======== MATERIAL FOR THIS EXERCISE
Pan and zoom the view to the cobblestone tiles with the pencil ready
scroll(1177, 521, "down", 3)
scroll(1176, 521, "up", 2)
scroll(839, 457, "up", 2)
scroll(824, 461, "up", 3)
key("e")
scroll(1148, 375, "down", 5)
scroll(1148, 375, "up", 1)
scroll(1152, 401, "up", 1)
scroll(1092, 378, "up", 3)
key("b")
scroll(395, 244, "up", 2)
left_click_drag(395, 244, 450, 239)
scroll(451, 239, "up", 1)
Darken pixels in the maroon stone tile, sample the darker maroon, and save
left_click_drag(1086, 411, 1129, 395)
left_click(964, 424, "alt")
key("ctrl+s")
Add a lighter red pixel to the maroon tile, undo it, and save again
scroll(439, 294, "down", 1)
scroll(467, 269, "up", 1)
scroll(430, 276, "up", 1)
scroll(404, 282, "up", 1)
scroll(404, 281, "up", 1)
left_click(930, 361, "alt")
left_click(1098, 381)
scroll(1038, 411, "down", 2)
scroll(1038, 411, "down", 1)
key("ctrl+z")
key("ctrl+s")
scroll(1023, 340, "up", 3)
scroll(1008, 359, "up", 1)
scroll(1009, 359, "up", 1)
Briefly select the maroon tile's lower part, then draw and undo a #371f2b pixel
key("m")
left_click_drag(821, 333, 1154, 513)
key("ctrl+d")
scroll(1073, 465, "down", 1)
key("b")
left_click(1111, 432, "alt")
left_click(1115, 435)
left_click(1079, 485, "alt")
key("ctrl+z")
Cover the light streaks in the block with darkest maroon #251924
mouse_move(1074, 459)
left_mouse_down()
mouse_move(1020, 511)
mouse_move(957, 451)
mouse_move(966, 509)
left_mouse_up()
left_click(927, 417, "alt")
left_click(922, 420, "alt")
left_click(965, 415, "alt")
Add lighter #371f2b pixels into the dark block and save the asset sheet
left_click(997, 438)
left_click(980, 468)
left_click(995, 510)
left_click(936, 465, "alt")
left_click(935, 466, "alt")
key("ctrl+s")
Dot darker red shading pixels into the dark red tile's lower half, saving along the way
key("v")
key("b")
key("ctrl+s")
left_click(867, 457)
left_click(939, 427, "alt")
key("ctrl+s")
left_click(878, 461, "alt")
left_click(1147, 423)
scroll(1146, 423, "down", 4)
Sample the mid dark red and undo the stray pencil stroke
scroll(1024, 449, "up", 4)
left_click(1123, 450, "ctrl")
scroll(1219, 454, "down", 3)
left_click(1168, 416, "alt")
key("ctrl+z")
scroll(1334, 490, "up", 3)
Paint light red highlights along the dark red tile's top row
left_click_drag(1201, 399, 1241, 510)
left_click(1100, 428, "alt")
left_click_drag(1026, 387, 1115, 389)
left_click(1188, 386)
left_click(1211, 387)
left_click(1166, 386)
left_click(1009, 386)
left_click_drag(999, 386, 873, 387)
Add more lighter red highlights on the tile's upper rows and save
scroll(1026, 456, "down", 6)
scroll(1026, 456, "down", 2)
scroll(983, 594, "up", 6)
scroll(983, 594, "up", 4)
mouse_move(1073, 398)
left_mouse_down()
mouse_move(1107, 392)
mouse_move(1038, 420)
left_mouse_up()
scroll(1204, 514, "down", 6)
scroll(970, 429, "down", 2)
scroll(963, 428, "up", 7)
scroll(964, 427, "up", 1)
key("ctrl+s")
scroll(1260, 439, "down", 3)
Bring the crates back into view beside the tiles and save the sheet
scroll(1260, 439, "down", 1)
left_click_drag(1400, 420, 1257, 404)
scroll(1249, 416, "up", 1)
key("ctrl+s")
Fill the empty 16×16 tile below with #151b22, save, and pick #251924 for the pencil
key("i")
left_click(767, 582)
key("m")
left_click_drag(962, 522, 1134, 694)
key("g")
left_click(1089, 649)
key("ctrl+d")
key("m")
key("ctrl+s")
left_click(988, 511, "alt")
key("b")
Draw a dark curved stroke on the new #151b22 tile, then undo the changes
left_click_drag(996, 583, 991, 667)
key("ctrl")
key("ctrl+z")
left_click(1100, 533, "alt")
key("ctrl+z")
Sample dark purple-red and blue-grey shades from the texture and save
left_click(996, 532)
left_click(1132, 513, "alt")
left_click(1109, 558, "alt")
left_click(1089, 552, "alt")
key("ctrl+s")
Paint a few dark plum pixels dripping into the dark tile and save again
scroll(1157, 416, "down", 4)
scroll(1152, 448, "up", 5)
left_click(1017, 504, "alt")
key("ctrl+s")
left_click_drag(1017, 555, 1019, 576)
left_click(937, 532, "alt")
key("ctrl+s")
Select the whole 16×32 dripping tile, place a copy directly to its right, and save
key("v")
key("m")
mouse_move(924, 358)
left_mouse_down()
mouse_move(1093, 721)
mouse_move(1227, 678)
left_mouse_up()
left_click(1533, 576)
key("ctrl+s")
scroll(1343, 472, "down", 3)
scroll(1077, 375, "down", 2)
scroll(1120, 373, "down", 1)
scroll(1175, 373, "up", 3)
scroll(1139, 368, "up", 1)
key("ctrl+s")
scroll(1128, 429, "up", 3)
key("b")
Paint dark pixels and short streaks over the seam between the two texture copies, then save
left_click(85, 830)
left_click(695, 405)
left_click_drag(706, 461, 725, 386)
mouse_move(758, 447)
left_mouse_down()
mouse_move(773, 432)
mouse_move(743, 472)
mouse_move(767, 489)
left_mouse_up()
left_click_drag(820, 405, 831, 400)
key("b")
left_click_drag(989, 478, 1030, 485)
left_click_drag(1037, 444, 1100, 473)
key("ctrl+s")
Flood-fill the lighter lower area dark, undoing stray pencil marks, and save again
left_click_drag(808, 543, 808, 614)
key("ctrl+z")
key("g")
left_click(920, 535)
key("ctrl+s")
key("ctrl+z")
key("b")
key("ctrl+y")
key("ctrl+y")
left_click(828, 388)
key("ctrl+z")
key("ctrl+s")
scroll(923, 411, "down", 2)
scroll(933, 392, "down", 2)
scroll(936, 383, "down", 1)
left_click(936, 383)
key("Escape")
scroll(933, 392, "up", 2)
================
INSTRUCTIONS TO FOLLOW: Set the whole listing down, word for word.

EXERCISE RESULT:
Pan and zoom the view to the cobblestone tiles with the pencil ready
scroll(1177, 521, "down", 3)
scroll(1176, 521, "up", 2)
scroll(839, 457, "up", 2)
scroll(824, 461, "up", 3)
key("e")
scroll(1148, 375, "down", 5)
scroll(1148, 375, "up", 1)
scroll(1152, 401, "up", 1)
scroll(1092, 378, "up", 3)
key("b")
scroll(395, 244, "up", 2)
left_click_drag(395, 244, 450, 239)
scroll(451, 239, "up", 1)
Darken pixels in the maroon stone tile, sample the darker maroon, and save
left_click_drag(1086, 411, 1129, 395)
left_click(964, 424, "alt")
key("ctrl+s")
Add a lighter red pixel to the maroon tile, undo it, and save again
scroll(439, 294, "down", 1)
scroll(467, 269, "up", 1)
scroll(430, 276, "up", 1)
scroll(404, 282, "up", 1)
scroll(404, 281, "up", 1)
left_click(930, 361, "alt")
left_click(1098, 381)
scroll(1038, 411, "down", 2)
scroll(1038, 411, "down", 1)
key("ctrl+z")
key("ctrl+s")
scroll(1023, 340, "up", 3)
scroll(1008, 359, "up", 1)
scroll(1009, 359, "up", 1)
Briefly select the maroon tile's lower part, then draw and undo a #371f2b pixel
key("m")
left_click_drag(821, 333, 1154, 513)
key("ctrl+d")
scroll(1073, 465, "down", 1)
key("b")
left_click(1111, 432, "alt")
left_click(1115, 435)
left_click(1079, 485, "alt")
key("ctrl+z")
Cover the light streaks in the block with darkest maroon #251924
mouse_move(1074, 459)
left_mouse_down()
mouse_move(1020, 511)
mouse_move(957, 451)
mouse_move(966, 509)
left_mouse_up()
left_click(927, 417, "alt")
left_click(922, 420, "alt")
left_click(965, 415, "alt")
Add lighter #371f2b pixels into the dark block and save the asset sheet
left_click(997, 438)
left_click(980, 468)
left_click(995, 510)
left_click(936, 465, "alt")
left_click(935, 466, "alt")
key("ctrl+s")
Dot darker red shading pixels into the dark red tile's lower half, saving along the way
key("v")
key("b")
key("ctrl+s")
left_click(867, 457)
left_click(939, 427, "alt")
key("ctrl+s")
left_click(878, 461, "alt")
left_click(1147, 423)
scroll(1146, 423, "down", 4)
Sample the mid dark red and undo the stray pencil stroke
scroll(1024, 449, "up", 4)
left_click(1123, 450, "ctrl")
scroll(1219, 454, "down", 3)
left_click(1168, 416, "alt")
key("ctrl+z")
scroll(1334, 490, "up", 3)
Paint light red highlights along the dark red tile's top row
left_click_drag(1201, 399, 1241, 510)
left_click(1100, 428, "alt")
left_click_drag(1026, 387, 1115, 389)
left_click(1188, 386)
left_click(1211, 387)
left_click(1166, 386)
left_click(1009, 386)
left_click_drag(999, 386, 873, 387)
Add more lighter red highlights on the tile's upper rows and save
scroll(1026, 456, "down", 6)
scroll(1026, 456, "down", 2)
scroll(983, 594, "up", 6)
scroll(983, 594, "up", 4)
mouse_move(1073, 398)
left_mouse_down()
mouse_move(1107, 392)
mouse_move(1038, 420)
left_mouse_up()
scroll(1204, 514, "down", 6)
scroll(970, 429, "down", 2)
scroll(963, 428, "up", 7)
scroll(964, 427, "up", 1)
key("ctrl+s")
scroll(1260, 439, "down", 3)
Bring the crates back into view beside the tiles and save the sheet
scroll(1260, 439, "down", 1)
left_click_drag(1400, 420, 1257, 404)
scroll(1249, 416, "up", 1)
key("ctrl+s")
Fill the empty 16×16 tile below with #151b22, save, and pick #251924 for the pencil
key("i")
left_click(767, 582)
key("m")
left_click_drag(962, 522, 1134, 694)
key("g")
left_click(1089, 649)
key("ctrl+d")
key("m")
key("ctrl+s")
left_click(988, 511, "alt")
key("b")
Draw a dark curved stroke on the new #151b22 tile, then undo the changes
left_click_drag(996, 583, 991, 667)
key("ctrl")
key("ctrl+z")
left_click(1100, 533, "alt")
key("ctrl+z")
Sample dark purple-red and blue-grey shades from the texture and save
left_click(996, 532)
left_click(1132, 513, "alt")
left_click(1109, 558, "alt")
left_click(1089, 552, "alt")
key("ctrl+s")
Paint a few dark plum pixels dripping into the dark tile and save again
scroll(1157, 416, "down", 4)
scroll(1152, 448, "up", 5)
left_click(1017, 504, "alt")
key("ctrl+s")
left_click_drag(1017, 555, 1019, 576)
left_click(937, 532, "alt")
key("ctrl+s")
Select the whole 16×32 dripping tile, place a copy directly to its right, and save
key("v")
key("m")
mouse_move(924, 358)
left_mouse_down()
mouse_move(1093, 721)
mouse_move(1227, 678)
left_mouse_up()
left_click(1533, 576)
key("ctrl+s")
scroll(1343, 472, "down", 3)
scroll(1077, 375, "down", 2)
scroll(1120, 373, "down", 1)
scroll(1175, 373, "up", 3)
scroll(1139, 368, "up", 1)
key("ctrl+s")
scroll(1128, 429, "up", 3)
key("b")
Paint dark pixels and short streaks over the seam between the two texture copies, then save
left_click(85, 830)
left_click(695, 405)
left_click_drag(706, 461, 725, 386)
mouse_move(758, 447)
left_mouse_down()
mouse_move(773, 432)
mouse_move(743, 472)
mouse_move(767, 489)
left_mouse_up()
left_click_drag(820, 405, 831, 400)
key("b")
left_click_drag(989, 478, 1030, 485)
left_click_drag(1037, 444, 1100, 473)
key("ctrl+s")
Flood-fill the lighter lower area dark, undoing stray pencil marks, and save again
left_click_drag(808, 543, 808, 614)
key("ctrl+z")
key("g")
left_click(920, 535)
key("ctrl+s")
key("ctrl+z")
key("b")
key("ctrl+y")
key("ctrl+y")
left_click(828, 388)
key("ctrl+z")
key("ctrl+s")
scroll(923, 411, "down", 2)
scroll(933, 392, "down", 2)
scroll(936, 383, "down", 1)
left_click(936, 383)
key("Escape")
scroll(933, 392, "up", 2)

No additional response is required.